**Given text**:
Re: [LSF/VM TOPIC] Handling of invalid requests in virtual HBAs

"Nicholas A. Bellinger" <nab@xxxxxxxxxxxxxxx> · Sat, 10 Apr 2010 16:50:02 -0700

On Thu, 2010-04-08 at 15:44 +0200, Hannes Reinecke wrote:
> Nicholas A. Bellinger wrote:
> > On Thu, 2010-04-01 at 10:15 +0200, Hannes Reinecke wrote:
> >> Hi all,
> >>
> > 
> > Greetings Hannes,
> > 
> > Just a few comments on your proposal..
> > 
> >> [Topic]
> >> Handling of invalid requests in virtual HBAs
> >>
> >> [Abstract]
> >> This discussion will focus on the problem of correct request handling with virtual HBAs.
> >> For KVM I have implemented a 'megasas' HBA emulation which serves as a backend for the
> >> megaraid_sas linux driver.
> >> It is now possible to connect several disks from different (physical) HBAs to that
> >> HBA emulation, each having different logical capabilities wrt transfersize,
> >> sgl size, sgl length etc.

**Data supplied**:
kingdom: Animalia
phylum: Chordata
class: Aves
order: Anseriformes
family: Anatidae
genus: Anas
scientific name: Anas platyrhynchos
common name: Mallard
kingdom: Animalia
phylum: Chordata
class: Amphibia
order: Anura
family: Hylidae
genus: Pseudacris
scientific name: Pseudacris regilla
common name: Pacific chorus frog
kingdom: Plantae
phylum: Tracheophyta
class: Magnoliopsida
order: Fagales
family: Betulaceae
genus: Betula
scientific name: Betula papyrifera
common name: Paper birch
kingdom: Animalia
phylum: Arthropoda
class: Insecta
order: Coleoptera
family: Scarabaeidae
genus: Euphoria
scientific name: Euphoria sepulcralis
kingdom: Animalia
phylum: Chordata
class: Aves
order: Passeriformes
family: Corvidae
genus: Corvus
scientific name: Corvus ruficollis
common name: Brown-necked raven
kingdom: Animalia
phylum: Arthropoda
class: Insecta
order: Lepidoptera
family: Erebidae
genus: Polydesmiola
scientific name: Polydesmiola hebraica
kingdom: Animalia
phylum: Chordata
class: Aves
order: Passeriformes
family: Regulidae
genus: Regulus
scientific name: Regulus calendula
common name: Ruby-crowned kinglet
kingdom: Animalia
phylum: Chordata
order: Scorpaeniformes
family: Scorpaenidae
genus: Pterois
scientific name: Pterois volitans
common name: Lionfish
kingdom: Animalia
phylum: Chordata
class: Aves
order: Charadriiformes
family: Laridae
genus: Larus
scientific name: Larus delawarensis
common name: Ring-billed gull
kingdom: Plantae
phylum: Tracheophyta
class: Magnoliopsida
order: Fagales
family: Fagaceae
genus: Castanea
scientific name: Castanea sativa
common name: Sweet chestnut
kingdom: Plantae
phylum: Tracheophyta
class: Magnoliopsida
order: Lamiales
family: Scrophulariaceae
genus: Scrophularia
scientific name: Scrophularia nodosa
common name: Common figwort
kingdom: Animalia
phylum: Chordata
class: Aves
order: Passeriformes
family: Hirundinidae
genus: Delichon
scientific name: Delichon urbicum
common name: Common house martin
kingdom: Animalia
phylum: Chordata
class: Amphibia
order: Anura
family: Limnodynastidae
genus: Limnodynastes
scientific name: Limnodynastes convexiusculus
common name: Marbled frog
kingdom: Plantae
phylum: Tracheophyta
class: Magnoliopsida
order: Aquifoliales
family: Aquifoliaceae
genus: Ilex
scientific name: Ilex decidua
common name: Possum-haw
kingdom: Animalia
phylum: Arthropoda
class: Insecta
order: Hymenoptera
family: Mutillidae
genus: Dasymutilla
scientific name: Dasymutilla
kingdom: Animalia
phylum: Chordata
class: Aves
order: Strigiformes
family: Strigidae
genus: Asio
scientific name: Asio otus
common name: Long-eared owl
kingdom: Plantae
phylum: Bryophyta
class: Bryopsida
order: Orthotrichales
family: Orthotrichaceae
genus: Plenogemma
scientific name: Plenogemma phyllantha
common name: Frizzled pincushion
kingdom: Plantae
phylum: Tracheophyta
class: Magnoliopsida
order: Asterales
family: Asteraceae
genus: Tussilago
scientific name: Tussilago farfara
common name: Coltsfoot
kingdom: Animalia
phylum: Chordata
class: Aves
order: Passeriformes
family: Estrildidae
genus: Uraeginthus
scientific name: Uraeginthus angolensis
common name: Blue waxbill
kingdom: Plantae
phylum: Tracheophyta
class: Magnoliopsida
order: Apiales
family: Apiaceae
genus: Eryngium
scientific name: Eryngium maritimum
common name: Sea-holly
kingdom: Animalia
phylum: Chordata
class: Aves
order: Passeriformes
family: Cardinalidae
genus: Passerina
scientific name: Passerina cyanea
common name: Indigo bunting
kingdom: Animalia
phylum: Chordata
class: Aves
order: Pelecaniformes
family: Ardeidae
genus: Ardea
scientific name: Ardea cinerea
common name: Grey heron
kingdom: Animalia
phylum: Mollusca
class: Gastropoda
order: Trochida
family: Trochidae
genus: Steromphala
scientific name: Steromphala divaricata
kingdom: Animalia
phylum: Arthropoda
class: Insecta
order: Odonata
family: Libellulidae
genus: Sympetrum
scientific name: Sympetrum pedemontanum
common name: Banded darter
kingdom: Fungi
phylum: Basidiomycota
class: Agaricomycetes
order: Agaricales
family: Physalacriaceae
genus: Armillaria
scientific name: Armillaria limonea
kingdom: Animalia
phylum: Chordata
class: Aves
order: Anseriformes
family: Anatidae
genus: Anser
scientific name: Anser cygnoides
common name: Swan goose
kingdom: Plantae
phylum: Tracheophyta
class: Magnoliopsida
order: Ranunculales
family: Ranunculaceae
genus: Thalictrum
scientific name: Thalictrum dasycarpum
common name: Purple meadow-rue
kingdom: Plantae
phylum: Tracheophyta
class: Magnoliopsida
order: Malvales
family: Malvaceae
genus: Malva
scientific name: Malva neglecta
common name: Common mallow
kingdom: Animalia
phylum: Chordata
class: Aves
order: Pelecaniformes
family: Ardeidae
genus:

**Exercises**:
(A) Copy the passage from the thread on invalid requests in virtual HBAs, starting at "Re: [LSF/VM TOPIC]" and ending at "on your proposal..".
(B) Carry on the thread on invalid requests in virtual HBAs from the point where it stops.

**Exercise results**:
(A)
Re: [LSF/VM TOPIC] Handling of invalid requests in virtual HBAs

"Nicholas A. Bellinger" <nab@xxxxxxxxxxxxxxx> · Sat, 10 Apr 2010 16:50:02 -0700

On Thu, 2010-04-08 at 15:44 +0200, Hannes Reinecke wrote:
> Nicholas A. Bellinger wrote:
> > On Thu, 2010-04-01 at 10:15 +0200, Hannes Reinecke wrote:
> >> Hi all,
> >>
> > 
> > Greetings Hannes,
> > 
> > Just a few comments on your proposal..

(B)
> >>
> >> The goal of this discussion is how to determine the 'best' capability setting for the
> >> virtual HBA and how to handle hotplug scenarios, where a disk might be plugged in
> >> which has incompatible settings from the one the virtual HBA is using currently.
> >>

<SNIP>

> > What values should be enforced by TCM based on metadata presented by TCM
> > subsystem plugins (pSCSI, IBLOCK, FILEIO) for struct block_device, and
> > what is expected to be enforced by underlying Linux subsystems
> > presenting struct block_device..?
> > 
> > For the virtual TCM subsystem plugin cases (IBLOCK, FILEIO, RAMDISK) the
> > can_queue is a competely arbitary value and is enforced by the
> > underyling Linux subsystem.  There are a couple of special cases:
> > 
> > *) For TCM/pSCSI, can_queue is enforced from struct scsi_device->queue_depth
> >    and max_sectors from the smaller of the two values from struct Scsi_Host->max_sectors
> >    and struct scsi_device->request_queue->limits.max_sectors.
> > 
> > *) For TCM/IBLOCK, max_sectors is enforced based on struct request_queue->limits.max_sectors.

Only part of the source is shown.